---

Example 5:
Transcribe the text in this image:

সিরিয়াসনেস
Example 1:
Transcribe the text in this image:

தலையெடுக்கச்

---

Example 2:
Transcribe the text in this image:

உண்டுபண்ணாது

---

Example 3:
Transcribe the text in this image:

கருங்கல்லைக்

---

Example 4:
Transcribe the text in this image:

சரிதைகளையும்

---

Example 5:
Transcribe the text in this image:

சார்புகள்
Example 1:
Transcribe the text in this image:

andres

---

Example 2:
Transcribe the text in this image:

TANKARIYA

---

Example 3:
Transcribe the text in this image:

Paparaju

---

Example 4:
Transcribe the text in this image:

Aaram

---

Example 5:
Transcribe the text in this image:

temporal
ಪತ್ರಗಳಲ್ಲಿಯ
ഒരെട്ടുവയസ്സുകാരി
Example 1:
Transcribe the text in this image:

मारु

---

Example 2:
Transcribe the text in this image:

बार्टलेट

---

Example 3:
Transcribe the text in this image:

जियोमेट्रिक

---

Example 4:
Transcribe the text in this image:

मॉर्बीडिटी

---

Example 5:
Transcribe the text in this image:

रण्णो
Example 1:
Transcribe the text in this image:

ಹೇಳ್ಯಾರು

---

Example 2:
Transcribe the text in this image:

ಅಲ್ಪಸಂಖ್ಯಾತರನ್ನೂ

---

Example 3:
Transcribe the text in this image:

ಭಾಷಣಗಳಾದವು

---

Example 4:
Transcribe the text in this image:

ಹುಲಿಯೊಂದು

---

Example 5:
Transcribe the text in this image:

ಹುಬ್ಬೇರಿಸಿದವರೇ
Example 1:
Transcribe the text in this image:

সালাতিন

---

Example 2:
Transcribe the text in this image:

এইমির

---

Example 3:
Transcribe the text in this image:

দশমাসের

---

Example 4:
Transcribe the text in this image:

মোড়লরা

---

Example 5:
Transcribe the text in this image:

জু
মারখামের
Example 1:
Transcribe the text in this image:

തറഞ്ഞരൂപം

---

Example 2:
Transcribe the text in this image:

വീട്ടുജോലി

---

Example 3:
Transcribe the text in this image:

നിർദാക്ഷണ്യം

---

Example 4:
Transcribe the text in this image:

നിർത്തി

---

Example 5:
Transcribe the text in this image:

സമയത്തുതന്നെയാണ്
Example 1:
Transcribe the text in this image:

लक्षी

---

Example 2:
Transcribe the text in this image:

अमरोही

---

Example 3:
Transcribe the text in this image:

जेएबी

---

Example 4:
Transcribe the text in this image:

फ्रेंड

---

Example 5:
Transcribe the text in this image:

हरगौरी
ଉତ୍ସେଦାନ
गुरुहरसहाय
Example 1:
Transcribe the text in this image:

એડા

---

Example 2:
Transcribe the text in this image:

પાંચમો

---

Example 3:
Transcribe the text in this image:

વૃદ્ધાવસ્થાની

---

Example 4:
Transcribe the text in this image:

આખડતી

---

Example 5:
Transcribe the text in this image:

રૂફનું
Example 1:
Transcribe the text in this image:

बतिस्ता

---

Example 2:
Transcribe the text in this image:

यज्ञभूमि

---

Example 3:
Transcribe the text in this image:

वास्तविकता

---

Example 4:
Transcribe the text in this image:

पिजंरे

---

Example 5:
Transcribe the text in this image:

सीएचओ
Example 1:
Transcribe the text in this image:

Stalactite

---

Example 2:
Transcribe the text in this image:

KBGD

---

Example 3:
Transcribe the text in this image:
▬▬▬
### TASK REQUIREMENTS
Without altering a single word, write out the whole listing.

### SOLVED PROBLEM
---

Example 5:
Transcribe the text in this image:

সিরিয়াসনেস
Example 1:
Transcribe the text in this image:

தலையெடுக்கச்

---

Example 2:
Transcribe the text in this image:

உண்டுபண்ணாது

---

Example 3:
Transcribe the text in this image:

கருங்கல்லைக்

---

Example 4:
Transcribe the text in this image:

சரிதைகளையும்

---

Example 5:
Transcribe the text in this image:

சார்புகள்
Example 1:
Transcribe the text in this image:

andres

---

Example 2:
Transcribe the text in this image:

TANKARIYA

---

Example 3:
Transcribe the text in this image:

Paparaju

---

Example 4:
Transcribe the text in this image:

Aaram

---

Example 5:
Transcribe the text in this image:

temporal
ಪತ್ರಗಳಲ್ಲಿಯ
ഒരെട്ടുവയസ്സുകാരി
Example 1:
Transcribe the text in this image:

मारु

---

Example 2:
Transcribe the text in this image:

बार्टलेट

---

Example 3:
Transcribe the text in this image:

जियोमेट्रिक

---

Example 4:
Transcribe the text in this image:

मॉर्बीडिटी

---

Example 5:
Transcribe the text in this image:

रण्णो
Example 1:
Transcribe the text in this image:

ಹೇಳ್ಯಾರು

---

Example 2:
Transcribe the text in this image:

ಅಲ್ಪಸಂಖ್ಯಾತರನ್ನೂ

---

Example 3:
Transcribe the text in this image:

ಭಾಷಣಗಳಾದವು

---

Example 4:
Transcribe the text in this image:

ಹುಲಿಯೊಂದು

---

Example 5:
Transcribe the text in this image:

ಹುಬ್ಬೇರಿಸಿದವರೇ
Example 1:
Transcribe the text in this image:

সালাতিন

---

Example 2:
Transcribe the text in this image:

এইমির

---

Example 3:
Transcribe the text in this image:

দশমাসের

---

Example 4:
Transcribe the text in this image:

মোড়লরা

---

Example 5:
Transcribe the text in this image:

জু
মারখামের
Example 1:
Transcribe the text in this image:

തറഞ്ഞരൂപം

---

Example 2:
Transcribe the text in this image:

വീട്ടുജോലി

---

Example 3:
Transcribe the text in this image:

നിർദാക്ഷണ്യം

---

Example 4:
Transcribe the text in this image:

നിർത്തി

---

Example 5:
Transcribe the text in this image:

സമയത്തുതന്നെയാണ്
Example 1:
Transcribe the text in this image:

लक्षी

---

Example 2:
Transcribe the text in this image:

अमरोही

---

Example 3:
Transcribe the text in this image:

जेएबी

---

Example 4:
Transcribe the text in this image:

फ्रेंड

---

Example 5:
Transcribe the text in this image:

हरगौरी
ଉତ୍ସେଦାନ
गुरुहरसहाय
Example 1:
Transcribe the text in this image:

એડા

---

Example 2:
Transcribe the text in this image:

પાંચમો

---

Example 3:
Transcribe the text in this image:

વૃદ્ધાવસ્થાની

---

Example 4:
Transcribe the text in this image:

આખડતી

---

Example 5:
Transcribe the text in this image:

રૂફનું
Example 1:
Transcribe the text in this image:

बतिस्ता

---

Example 2:
Transcribe the text in this image:

यज्ञभूमि

---

Example 3:
Transcribe the text in this image:

वास्तविकता

---

Example 4:
Transcribe the text in this image:

पिजंरे

---

Example 5:
Transcribe the text in this image:

सीएचओ
Example 1:
Transcribe the text in this image:

Stalactite

---

Example 2:
Transcribe the text in this image:

KBGD

---

Example 3:
Transcribe the text in this image:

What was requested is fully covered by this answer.